# Whats the best all around hunting boot??



## LongBow01 (Aug 9, 2011)

I am going to buy a new pair of hunting boots this year. So my question is if you could only buy one pair of hunting boots to use from the start of bow season all the way through the end of gun season what would you get?

I really like the looks of the dream seasons but after reading the reviews I dont think I will be buying those.....


----------



## turtlebug (Aug 9, 2011)

Danner Pronghorn


----------



## LongBow01 (Aug 10, 2011)

Wow only one reply thanks Turtle bug I'll checkem out.


----------



## 35 Whelen (Aug 10, 2011)

That is a tough call, only one pair of boots for the entire season!  I usually wear three different pairs of boots during the season because when the season begins it can be 90 degrees and in January 20 degrees.  But if I could only have one pair of boots it would be these:

http://www.schnees.com/product/2712/boots-shoes

I would get the 10" height and wear extra socks when it was cold.


----------



## JimDraper (Aug 11, 2011)

I like my Bogs they are light and breathable for early season but throw on a good pair of wool socks and they keep my feet warm when the temps drop. Very comfortable and easy on the feet when doing a lot of walking.


----------



## BROWNING7WSM (Aug 11, 2011)

turtlebug said:


> Danner Pronghorn



.x2


----------



## FX Jenkins (Aug 11, 2011)

I personally don't like a heavy soled/lugged hunting boot that cakes mud and doesn't let me slip around so I believe LLBean did it best back in 1912 when they made the Maine hunting boot...

http://www.llbean.com/llb/shop/33172?feat=33171-ppxs&dds=y


its got the best of both worlds, rubber bottom with adequat tire tread sole, and the support/durability of the leather upper, and even with the goretex liner, I can still feel a limb under foot before I snap it.   And you can tolerate a good temperature range by varying your sock selection....

But if you do a lot of Stand hunting, especially in the later season, then I second the Schnees.  I have the Outfitter version 

http://www.schnees.com/product/2640/schnees-insulated-pac-boots

and its basically a heavier duty LLBean boot with a wool liner that will handle anything in the continental US...

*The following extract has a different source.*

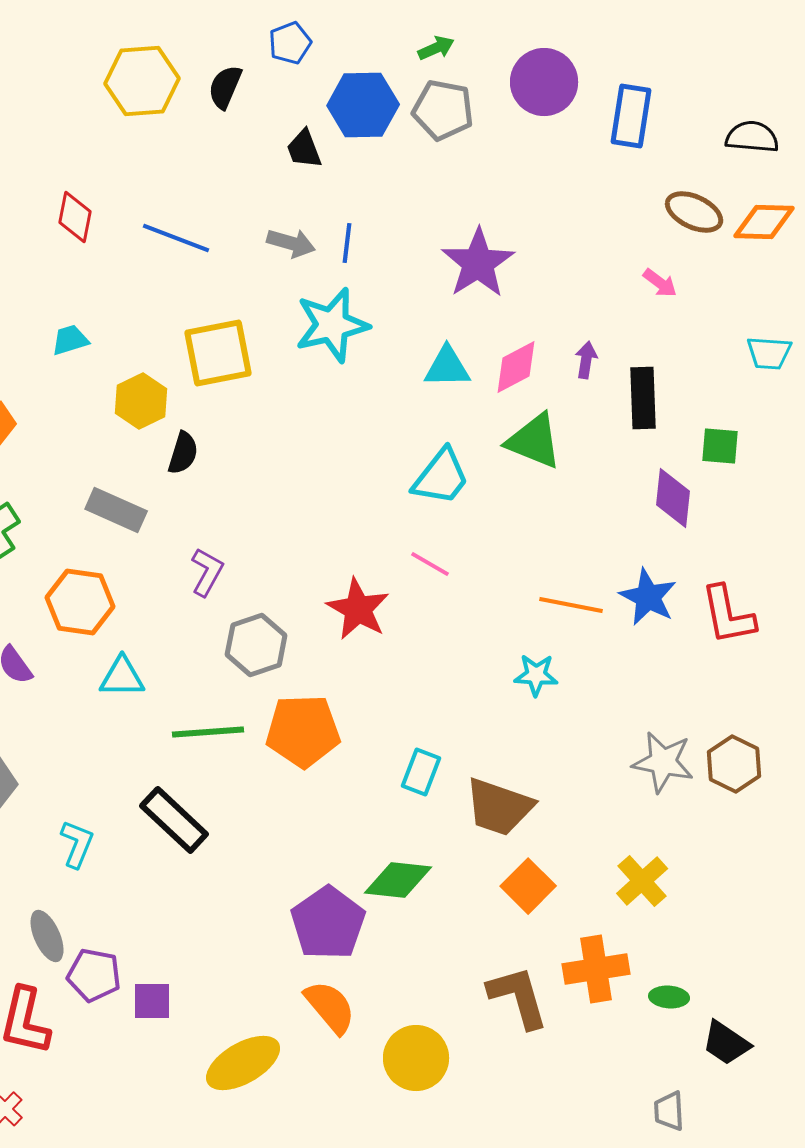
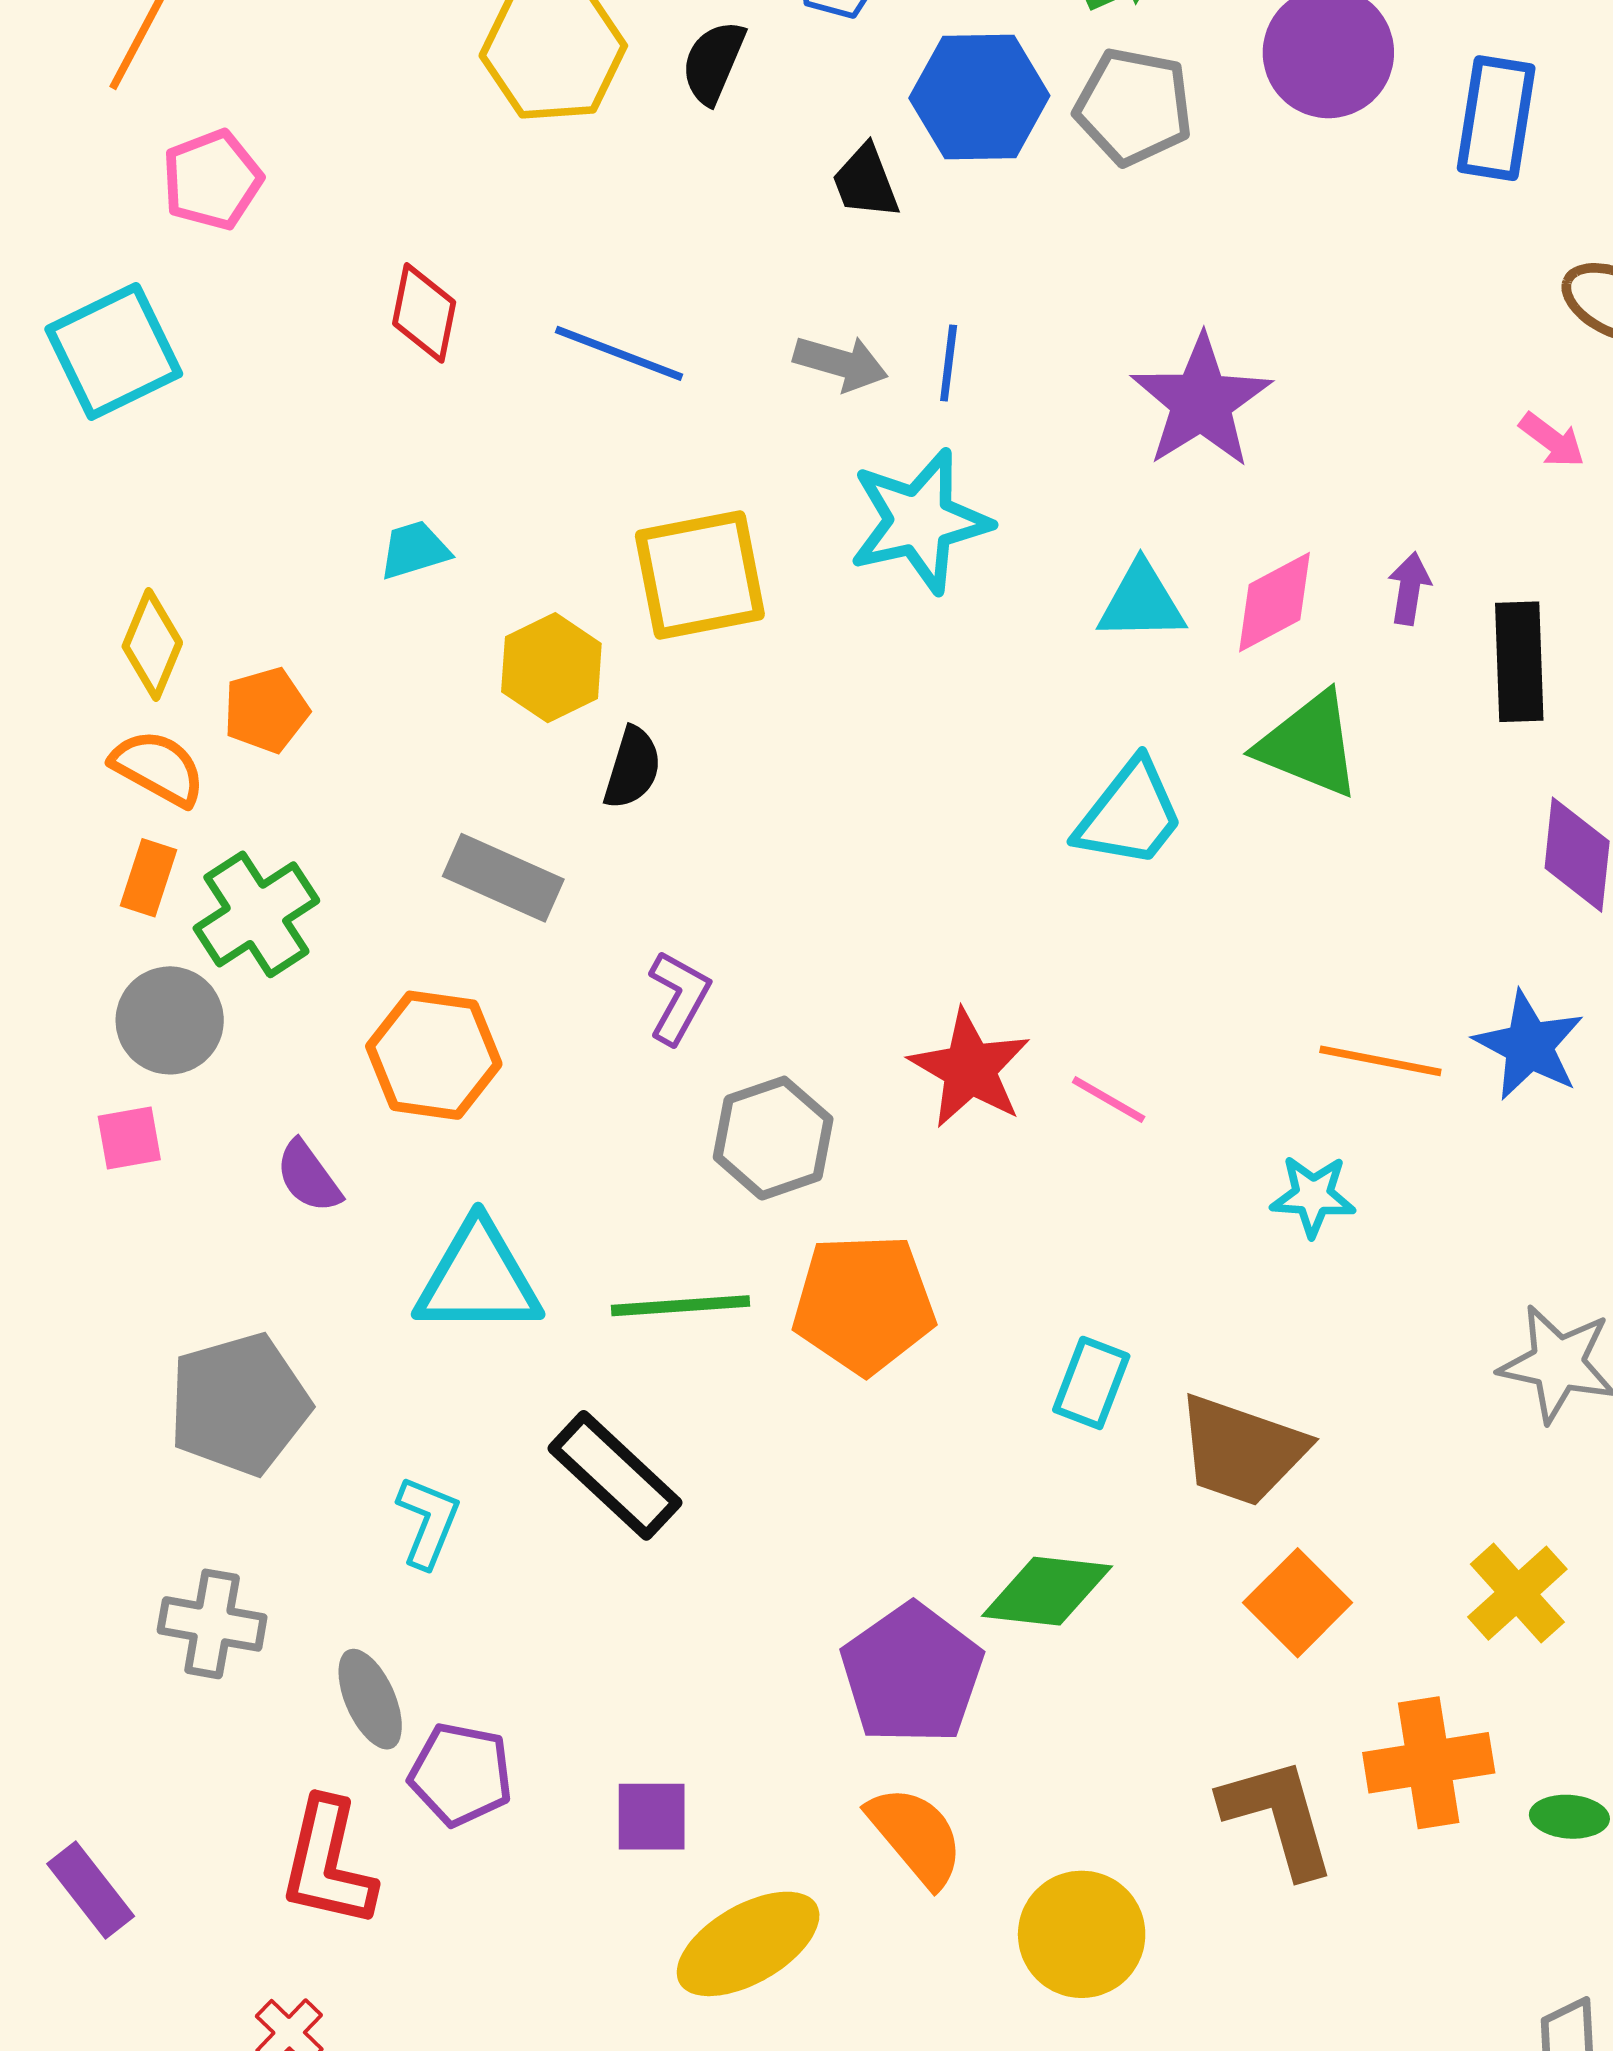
pink line: (430, 564) -> (1109, 1099), moved
cyan triangle: (122, 677) -> (478, 1279), moved, size x1.5
purple square: (152, 1001) -> (652, 1817), moved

I start out the season in my Bean boots and swap over to the schnees when the mercury drops....


----------



## sandhillmike (Aug 16, 2011)

Gets a little wet where I hunt, so X2 on the Bogs. Muck Boots may be better, but the Bogs are way cheaper and I have no complaints with them at all.


----------



## ben300win (Aug 17, 2011)

Another vote for Danners. Also like the Lacrosse alpha burly. That might be my 2nd choice for an all around boot.


----------



## kmckinnie (Aug 17, 2011)

I like a good pair of plain rubber boots for the hardware store! Black rubber boots!! There cheap and work great!


----------



## duckman18 (Sep 17, 2011)

kmckinnie said:


> I like a good pair of plain rubber boots for the hardware store! Black rubber boots!! There cheap and work great!



i guess thats why you have them on in your avatar


----------



## Ready 2 Hunt (Oct 2, 2011)

35 Whelen said:


> That is a tough call, only one pair of boots for the entire season!  I usually wear three different pairs of boots during the season because when the season begins it can be 90 degrees and in January 20 degrees.  But if I could only have one pair of boots it would be these:
> 
> http://www.schnees.com/product/2712/boots-shoes
> 
> I would get the 10" height and wear extra socks when it was cold.


love my schnees, little warm in early season, but the warmest most comfortable boot mid to end of season, hard to buy $200 boots you cant try on but it was worth the risk, I have the 13" Hunter II, but i like a taller boot


----------



## featherz17 (Oct 3, 2011)

Lacrosse alpha burly for me.


----------



## Lukikus2 (Oct 3, 2011)

FX Jenkins said:


> I personally don't like a heavy soled/lugged hunting boot that cakes mud and doesn't let me slip around so I believe LLBean did it best back in 1912 when they made the Maine hunting boot...
> 
> http://www.llbean.com/llb/shop/33172?feat=33171-ppxs&dds=y
> 
> ...



This type boot. Cabela's sells a "guide" boot like this for around $60 and I love them.


----------



## Dan DeBord (Oct 3, 2011)

Meindl...sold by Cabelas.


----------



## watermedic (Oct 13, 2011)

I have alpha burleys and my under armour HAWs just arrivd about 30 minutes ago. Look good and feel good.


----------



## CreekChub (Nov 7, 2011)

Probably not the best but I am on my 5th season in a pair of
Skechers ankle boots. They are the most comfortable boots
I have ever worn and have held up better than some name 
brand hunting boots. Shoe stores would be hit or miss but
they have multiple styles on their website for about half 
price of what some of the big name brand boots are selling for.
If these ever play out I will buy another pair.


----------



## KentuckyHeadhunter (Nov 7, 2011)

love all my Rocky's


----------



## btt202 (Nov 7, 2011)

turtlebug said:


> Danner Pronghorn



What she said !!!!!!!!!


----------



## one hogman (Nov 13, 2011)

For my $$$$ IRISH SETTERS!!!!!


----------



## hogman3 (Nov 13, 2011)

*Best boots*

Danner Pronghorn


----------